Pennsylvania's only contested, statewide election this fall will pit an Allegheny County judge who spent the past six years deciding family court cases against a Harrisburg attorney with 30 years of civil litigation experience.

Common Pleas Judge Jack McVay Jr. of Shadyside won a quiet race for the Democratic nomination for an empty seat on Superior Court. A late tally of votes Tuesday showed he beat Philadelphia Municipal Judge Joseph C. Waters Jr., 55 percent to 45 percent.

“He waged a vigorous and positive campaign, and the people of Pennsylvania are better for it,” McVay, 56, said about Waters, who had the party endorsement.

Attorney Vic Stabile, 55, of Carlisle ran unopposed for the Republican nomination.

“I'm hoping that I can add to and improve the system of justice in Pennsylvania at the appellate level,” said Stabile, a partner at Dilworth Paxson in Harrisburg.

The 15-member Superior Court hears appeals of civil, criminal, family and orphans' court decisions.

The candidates stressed different experiences to show they're most qualified for the job.

McVay, a licensed pharmacist, worked in the county Housing Authority and city and county law departments before his election to the bench in 2007.

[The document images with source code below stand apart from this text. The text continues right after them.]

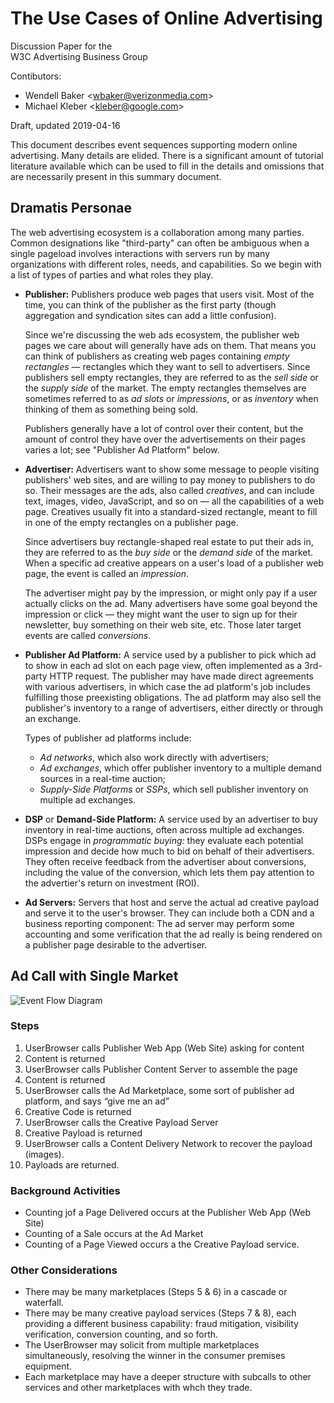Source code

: # The Use Cases of Online Advertising

Discussion Paper for the  
W3C Advertising Business Group

Contibutors:
* Wendell Baker <[wbaker@verizonmedia.com](mailto:wbaker@verizonmedia.com)\>  
* Michael Kleber <[kleber@google.com](mailto:kleber@google.com)\>

Draft, updated 2019-04-16

This document describes event sequences supporting modern online advertising. Many details are elided. There is a significant amount of tutorial literature available which can be used to fill in the details and omissions that are necessarily present in this summary document.

## Dramatis Personae

The web advertising ecosystem is a collaboration among many parties.  Common designations like "third-party" can often be ambiguous when a single pageload involves interactions with servers run by many organizations with different roles, needs, and capabilities.  So we begin with a list of types of parties and what roles they play.

* **Publisher:**
  Publishers produce web pages that users visit.  Most of the time, you can think of the publisher as the first party (though aggregation and syndication sites can add a little confusion).
  
  Since we're discussing the web ads ecosystem, the publisher web pages we care about will generally have ads on them.  That means you can think of publishers as creating web pages containing _empty rectangles_ — rectangles which they want to sell to advertisers.  Since publishers sell empty rectangles, they are referred to as the _sell side_ or the _supply side_ of the market.  The empty rectangles themselves are sometimes referred to as _ad slots_ or _impressions_, or as _inventory_ when thinking of them as something being sold.
  
  Publishers generally have a lot of control over their content, but the amount of control they have over the advertisements on their pages varies a lot; see "Publisher Ad Platform" below.
  
* **Advertiser:**
  Advertisers want to show some message to people visiting publishers' web sites, and are willing to pay money to publishers to do so.  Their messages are the ads, also called _creatives_, and can include text, images, video, JavaScript, and so on — all the capabilities of a web page.  Creatives  usually fit into a standard-sized rectangle, meant to fill in one of the empty rectangles on a publisher page.
  
  Since advertisers buy rectangle-shaped real estate to put their ads in, they are referred to as the _buy side_ or the _demand side_ of the market.  When a specific ad creative appears on a user's load of a publisher web page, the event is called an _impression_.
  
  The advertiser might pay by the impression, or might only pay if a user actually clicks on the ad.  Many advertisers have some goal beyond the impression or click — they might want the user to sign up for their newsletter, buy something on their web site, etc.  Those later target events are called _conversions_.
  
* **Publisher Ad Platform:**
  A service used by a publisher to pick which ad to show in each ad slot on each page view, often implemented as a 3rd-party HTTP request.  The publisher may have made direct agreements with various advertisers, in which case the ad platform's job includes fulfilling those preexisting obligations.  The ad platform may also sell the publisher's inventory to a range of advertisers, either directly or through an exchange.
  
  Types of publisher ad platforms include:
  - _Ad networks_, which also work directly with advertisers;
  - _Ad exchanges_, which offer publisher inventory to a multiple demand sources in a real-time auction;
  - _Supply-Side Platforms_ or _SSPs_, which sell publisher inventory on multiple ad exchanges.
  
* **DSP** or **Demand-Side Platform:**
  A service used by an advertiser to buy inventory in real-time auctions, often across multiple ad exchanges.  DSPs engage in _programmatic buying:_ they evaluate each potential impression and decide how much to bid on behalf of their advertisers.  They often receive feedback from the advertiser about conversions, including the value of the conversion, which lets them pay attention to the advertier's return on investment (ROI).
  
* **Ad Servers:**
  Servers that host and serve the actual ad creative payload and serve it to the user's browser.  They can include both a CDN and a business reporting component: The ad server may perform some accounting and some verification that the ad really is being rendered on a publisher page desirable to the advertiser.


## Ad Call with Single Market

![Event Flow Diagram](https://w3c.github.io/web-advertising/UseCasesofOnlineAdvertising/image1.png)

### Steps

1.  UserBrowser calls Publisher Web App (Web Site) asking for content
2.  Content is returned
3.  UserBrowser calls Publisher Content Server to assemble the page
4.  Content is returned
5.  UserBrowser calls the Ad Marketplace, some sort of publisher ad platform, and says “give me an ad”
6.  Creative Code is returned
7.  UserBrowser calls the Creative Payload Server
8.  Creative Payload is returned
9.  UserBrowser calls a Content Delivery Network to recover the payload (images).
10.  Payloads are returned.

### Background Activities

*   Counting jof a Page Delivered occurs at the Publisher Web App (Web Site)
*   Counting of a Sale occurs at the Ad Market
*   Counting of a Page Viewed occurs a the Creative Payload service.

### Other Considerations

*   There may be many marketplaces (Steps 5 & 6) in a cascade or waterfall.
*   There may be many creative payload services (Steps 7 & 8), each providing a different business capability: fraud mitigation, visibility verification, conversion counting, and so forth.
*   The UserBrowser may solicit from multiple marketplaces simultaneously, resolving the winner in the consumer premises equipment.
*   Each marketplace may have a deeper structure with subcalls to other services and other marketplaces with whch they trade.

“I believe my judicial trial experience sets me apart,” he said. “The Superior Court reviews whether the trial court properly exercised its discretion. I have exercised that discretion countless times.”

Stabile, a township supervisor and Republican committeeman, started as an appellate clerk in Commonwealth Court and defended state agencies at the attorney general's office before joining Dilworth Paxson in 1987.

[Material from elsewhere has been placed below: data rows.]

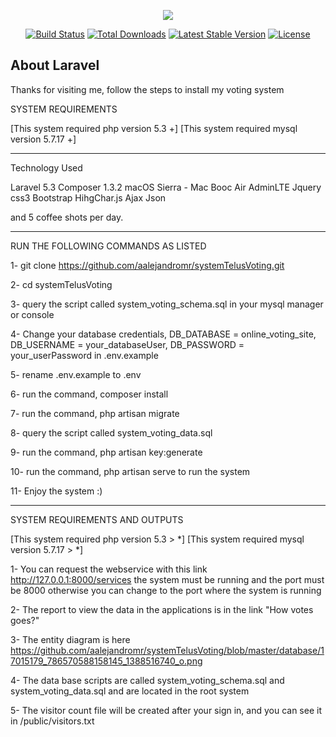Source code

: <p align="center"><img src="https://laravel.com/assets/img/components/logo-laravel.svg"></p>

<p align="center">
<a href="https://travis-ci.org/laravel/framework"><img src="https://travis-ci.org/laravel/framework.svg" alt="Build Status"></a>
<a href="https://packagist.org/packages/laravel/framework"><img src="https://poser.pugx.org/laravel/framework/d/total.svg" alt="Total Downloads"></a>
<a href="https://packagist.org/packages/laravel/framework"><img src="https://poser.pugx.org/laravel/framework/v/stable.svg" alt="Latest Stable Version"></a>
<a href="https://packagist.org/packages/laravel/framework"><img src="https://poser.pugx.org/laravel/framework/license.svg" alt="License"></a>
</p>

## About Laravel

Thanks for visiting me, follow the steps to install my voting system

SYSTEM REQUIREMENTS

[This system required php version 5.3 +]
[This system required mysql version 5.7.17 +]

-----------------------------------------------------------------------------


Technology Used

Laravel 5.3
Composer 1.3.2
macOS Sierra - Mac Booc Air
AdminLTE
Jquery
css3
Bootstrap
HihgChar.js
Ajax
Json

and 5 coffee shots per day.


------------------------------------------------------------------------------



RUN THE FOLLOWING COMMANDS AS LISTED

1- git clone https://github.com/aalejandromr/systemTelusVoting.git

2- cd systemTelusVoting

3- query the script called system_voting_schema.sql in your mysql manager or console

4- Change your database credentials, DB_DATABASE = online_voting_site, DB_USERNAME = your_databaseUser, DB_PASSWORD = your_userPassword in .env.example

5- rename .env.example to .env

6- run the command, composer install

7- run the command, php artisan migrate

8- query the script called system_voting_data.sql

9- run the command, php artisan key:generate

10- run the command, php artisan serve
 to run the system

11- Enjoy the system :)

-------------------------------------------------------------------------------

SYSTEM REQUIREMENTS AND OUTPUTS

[This system required php version 5.3 > *]
[This system required mysql version 5.7.17 > *]

1- You can request the webservice with this link http://127.0.0.1:8000/services the system must be running and the port must be 8000 otherwise you can change to the port where the system is running

2- The report to view the data in the applications is in the link "How votes goes?"

3- The entity diagram is here https://github.com/aalejandromr/systemTelusVoting/blob/master/database/17015179_786570588158145_1388516740_o.png

4- The data base scripts are called system_voting_schema.sql and system_voting_data.sql and are located in the root system

5- The visitor count file will be created after your sign in, and you can see it in /public/visitors.txt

“I have represented individuals, I've represented various government entities and Fortune 500 corporations,” he said. “If you look at the areas in which the court has jurisdiction, I probably have the most experience in the greatest amount of areas.”

The state bar association rated both candidates as “recommended.”

The Superior Court seat became open when now-Senior Judge John Musmanno reached mandatory retirement age of 70. Judges face a retention vote every 10 years and this year are paid $188,337. Two Superior Court judges and two Supreme Court justices will be up for retention votes in November.